What you should do:
An exact copy of the entries below is the expected answer.

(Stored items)
::::::
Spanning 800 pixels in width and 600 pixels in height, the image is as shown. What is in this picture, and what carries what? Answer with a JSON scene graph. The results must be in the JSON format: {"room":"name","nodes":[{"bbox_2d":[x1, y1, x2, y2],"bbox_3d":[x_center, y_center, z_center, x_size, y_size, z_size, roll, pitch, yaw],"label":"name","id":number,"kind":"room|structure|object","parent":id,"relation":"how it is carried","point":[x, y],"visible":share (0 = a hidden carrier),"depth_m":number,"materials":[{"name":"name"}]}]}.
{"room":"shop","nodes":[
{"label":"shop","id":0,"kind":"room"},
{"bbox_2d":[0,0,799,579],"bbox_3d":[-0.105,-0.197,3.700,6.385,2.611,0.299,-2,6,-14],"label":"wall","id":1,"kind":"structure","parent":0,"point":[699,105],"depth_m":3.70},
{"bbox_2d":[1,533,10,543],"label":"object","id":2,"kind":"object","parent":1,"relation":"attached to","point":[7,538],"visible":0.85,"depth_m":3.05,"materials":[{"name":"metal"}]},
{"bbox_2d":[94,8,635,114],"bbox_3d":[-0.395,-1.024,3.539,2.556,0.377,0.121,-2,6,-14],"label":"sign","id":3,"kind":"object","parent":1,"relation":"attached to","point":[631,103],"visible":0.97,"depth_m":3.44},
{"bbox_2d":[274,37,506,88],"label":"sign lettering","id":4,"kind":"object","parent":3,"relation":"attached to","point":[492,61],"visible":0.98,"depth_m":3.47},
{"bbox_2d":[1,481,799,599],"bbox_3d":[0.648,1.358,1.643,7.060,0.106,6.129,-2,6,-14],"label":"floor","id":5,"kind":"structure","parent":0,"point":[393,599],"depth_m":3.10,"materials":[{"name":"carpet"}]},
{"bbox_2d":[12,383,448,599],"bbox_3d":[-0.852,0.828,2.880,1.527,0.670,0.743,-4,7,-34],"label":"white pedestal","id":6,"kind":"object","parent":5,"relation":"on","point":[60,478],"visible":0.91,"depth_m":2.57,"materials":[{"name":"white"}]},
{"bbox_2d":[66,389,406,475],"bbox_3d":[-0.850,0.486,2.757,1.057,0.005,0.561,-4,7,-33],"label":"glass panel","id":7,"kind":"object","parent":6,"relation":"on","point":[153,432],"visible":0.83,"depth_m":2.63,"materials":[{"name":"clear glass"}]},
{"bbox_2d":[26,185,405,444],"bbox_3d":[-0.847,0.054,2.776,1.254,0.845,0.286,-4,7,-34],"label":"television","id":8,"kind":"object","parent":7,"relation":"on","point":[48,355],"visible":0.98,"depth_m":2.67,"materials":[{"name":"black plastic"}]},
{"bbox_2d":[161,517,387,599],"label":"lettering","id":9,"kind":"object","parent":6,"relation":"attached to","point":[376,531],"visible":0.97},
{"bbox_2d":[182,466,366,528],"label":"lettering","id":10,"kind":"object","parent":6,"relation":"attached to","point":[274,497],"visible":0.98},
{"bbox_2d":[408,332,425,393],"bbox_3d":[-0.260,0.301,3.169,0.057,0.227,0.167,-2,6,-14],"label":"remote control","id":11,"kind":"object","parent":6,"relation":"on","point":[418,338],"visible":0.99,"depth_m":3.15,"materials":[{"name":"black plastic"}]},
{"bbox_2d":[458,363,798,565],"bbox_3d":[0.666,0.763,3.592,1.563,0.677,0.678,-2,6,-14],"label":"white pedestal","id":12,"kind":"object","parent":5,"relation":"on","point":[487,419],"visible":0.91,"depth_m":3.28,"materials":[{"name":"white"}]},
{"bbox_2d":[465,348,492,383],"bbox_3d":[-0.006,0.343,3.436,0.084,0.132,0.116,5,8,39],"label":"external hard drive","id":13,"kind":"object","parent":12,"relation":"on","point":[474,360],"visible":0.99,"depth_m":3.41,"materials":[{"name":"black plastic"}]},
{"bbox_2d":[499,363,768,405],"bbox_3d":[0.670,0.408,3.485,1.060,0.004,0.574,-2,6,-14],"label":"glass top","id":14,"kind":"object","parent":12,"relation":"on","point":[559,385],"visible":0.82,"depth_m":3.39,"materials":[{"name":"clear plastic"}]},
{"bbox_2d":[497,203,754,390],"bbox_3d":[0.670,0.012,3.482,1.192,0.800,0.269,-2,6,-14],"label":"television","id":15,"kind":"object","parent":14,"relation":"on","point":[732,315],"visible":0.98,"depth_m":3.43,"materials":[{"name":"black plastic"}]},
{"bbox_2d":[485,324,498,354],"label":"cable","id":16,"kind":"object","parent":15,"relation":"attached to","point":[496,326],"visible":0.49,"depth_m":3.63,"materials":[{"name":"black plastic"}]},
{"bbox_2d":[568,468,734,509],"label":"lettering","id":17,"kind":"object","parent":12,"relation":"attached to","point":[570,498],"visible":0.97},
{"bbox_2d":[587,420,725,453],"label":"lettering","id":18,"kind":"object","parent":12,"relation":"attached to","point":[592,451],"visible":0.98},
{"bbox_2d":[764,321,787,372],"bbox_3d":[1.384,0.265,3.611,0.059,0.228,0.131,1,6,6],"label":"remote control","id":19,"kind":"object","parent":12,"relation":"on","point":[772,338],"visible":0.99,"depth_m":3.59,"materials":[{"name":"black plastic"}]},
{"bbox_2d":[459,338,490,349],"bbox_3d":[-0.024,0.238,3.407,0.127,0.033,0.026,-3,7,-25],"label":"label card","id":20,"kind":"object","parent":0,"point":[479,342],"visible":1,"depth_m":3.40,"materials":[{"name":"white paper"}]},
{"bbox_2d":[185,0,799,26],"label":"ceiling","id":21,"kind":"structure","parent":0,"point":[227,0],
::::::
Finished task:
Spanning 800 pixels in width and 600 pixels in height, the image is as shown. What is in this picture, and what carries what? Answer with a JSON scene graph. The results must be in the JSON format: {"room":"name","nodes":[{"bbox_2d":[x1, y1, x2, y2],"bbox_3d":[x_center, y_center, z_center, x_size, y_size, z_size, roll, pitch, yaw],"label":"name","id":number,"kind":"room|structure|object","parent":id,"relation":"how it is carried","point":[x, y],"visible":share (0 = a hidden carrier),"depth_m":number,"materials":[{"name":"name"}]}]}.
{"room":"shop","nodes":[
{"label":"shop","id":0,"kind":"room"},
{"bbox_2d":[0,0,799,579],"bbox_3d":[-0.105,-0.197,3.700,6.385,2.611,0.299,-2,6,-14],"label":"wall","id":1,"kind":"structure","parent":0,"point":[699,105],"depth_m":3.70},
{"bbox_2d":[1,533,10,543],"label":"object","id":2,"kind":"object","parent":1,"relation":"attached to","point":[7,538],"visible":0.85,"depth_m":3.05,"materials":[{"name":"metal"}]},
{"bbox_2d":[94,8,635,114],"bbox_3d":[-0.395,-1.024,3.539,2.556,0.377,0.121,-2,6,-14],"label":"sign","id":3,"kind":"object","parent":1,"relation":"attached to","point":[631,103],"visible":0.97,"depth_m":3.44},
{"bbox_2d":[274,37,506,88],"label":"sign lettering","id":4,"kind":"object","parent":3,"relation":"attached to","point":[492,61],"visible":0.98,"depth_m":3.47},
{"bbox_2d":[1,481,799,599],"bbox_3d":[0.648,1.358,1.643,7.060,0.106,6.129,-2,6,-14],"label":"floor","id":5,"kind":"structure","parent":0,"point":[393,599],"depth_m":3.10,"materials":[{"name":"carpet"}]},
{"bbox_2d":[12,383,448,599],"bbox_3d":[-0.852,0.828,2.880,1.527,0.670,0.743,-4,7,-34],"label":"white pedestal","id":6,"kind":"object","parent":5,"relation":"on","point":[60,478],"visible":0.91,"depth_m":2.57,"materials":[{"name":"white"}]},
{"bbox_2d":[66,389,406,475],"bbox_3d":[-0.850,0.486,2.757,1.057,0.005,0.561,-4,7,-33],"label":"glass panel","id":7,"kind":"object","parent":6,"relation":"on","point":[153,432],"visible":0.83,"depth_m":2.63,"materials":[{"name":"clear glass"}]},
{"bbox_2d":[26,185,405,444],"bbox_3d":[-0.847,0.054,2.776,1.254,0.845,0.286,-4,7,-34],"label":"television","id":8,"kind":"object","parent":7,"relation":"on","point":[48,355],"visible":0.98,"depth_m":2.67,"materials":[{"name":"black plastic"}]},
{"bbox_2d":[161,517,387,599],"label":"lettering","id":9,"kind":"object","parent":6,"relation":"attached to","point":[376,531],"visible":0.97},
{"bbox_2d":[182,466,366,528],"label":"lettering","id":10,"kind":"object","parent":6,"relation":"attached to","point":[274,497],"visible":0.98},
{"bbox_2d":[408,332,425,393],"bbox_3d":[-0.260,0.301,3.169,0.057,0.227,0.167,-2,6,-14],"label":"remote control","id":11,"kind":"object","parent":6,"relation":"on","point":[418,338],"visible":0.99,"depth_m":3.15,"materials":[{"name":"black plastic"}]},
{"bbox_2d":[458,363,798,565],"bbox_3d":[0.666,0.763,3.592,1.563,0.677,0.678,-2,6,-14],"label":"white pedestal","id":12,"kind":"object","parent":5,"relation":"on","point":[487,419],"visible":0.91,"depth_m":3.28,"materials":[{"name":"white"}]},
{"bbox_2d":[465,348,492,383],"bbox_3d":[-0.006,0.343,3.436,0.084,0.132,0.116,5,8,39],"label":"external hard drive","id":13,"kind":"object","parent":12,"relation":"on","point":[474,360],"visible":0.99,"depth_m":3.41,"materials":[{"name":"black plastic"}]},
{"bbox_2d":[499,363,768,405],"bbox_3d":[0.670,0.408,3.485,1.060,0.004,0.574,-2,6,-14],"label":"glass top","id":14,"kind":"object","parent":12,"relation":"on","point":[559,385],"visible":0.82,"depth_m":3.39,"materials":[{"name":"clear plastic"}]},
{"bbox_2d":[497,203,754,390],"bbox_3d":[0.670,0.012,3.482,1.192,0.800,0.269,-2,6,-14],"label":"television","id":15,"kind":"object","parent":14,"relation":"on","point":[732,315],"visible":0.98,"depth_m":3.43,"materials":[{"name":"black plastic"}]},
{"bbox_2d":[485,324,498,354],"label":"cable","id":16,"kind":"object","parent":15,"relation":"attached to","point":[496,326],"visible":0.49,"depth_m":3.63,"materials":[{"name":"black plastic"}]},
{"bbox_2d":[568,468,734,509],"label":"lettering","id":17,"kind":"object","parent":12,"relation":"attached to","point":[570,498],"visible":0.97},
{"bbox_2d":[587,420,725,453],"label":"lettering","id":18,"kind":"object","parent":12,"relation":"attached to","point":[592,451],"visible":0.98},
{"bbox_2d":[764,321,787,372],"bbox_3d":[1.384,0.265,3.611,0.059,0.228,0.131,1,6,6],"label":"remote control","id":19,"kind":"object","parent":12,"relation":"on","point":[772,338],"visible":0.99,"depth_m":3.59,"materials":[{"name":"black plastic"}]},
{"bbox_2d":[459,338,490,349],"bbox_3d":[-0.024,0.238,3.407,0.127,0.033,0.026,-3,7,-25],"label":"label card","id":20,"kind":"object","parent":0,"point":[479,342],"visible":1,"depth_m":3.40,"materials":[{"name":"white paper"}]},
{"bbox_2d":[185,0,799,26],"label":"ceiling","id":21,"kind":"structure","parent":0,"point":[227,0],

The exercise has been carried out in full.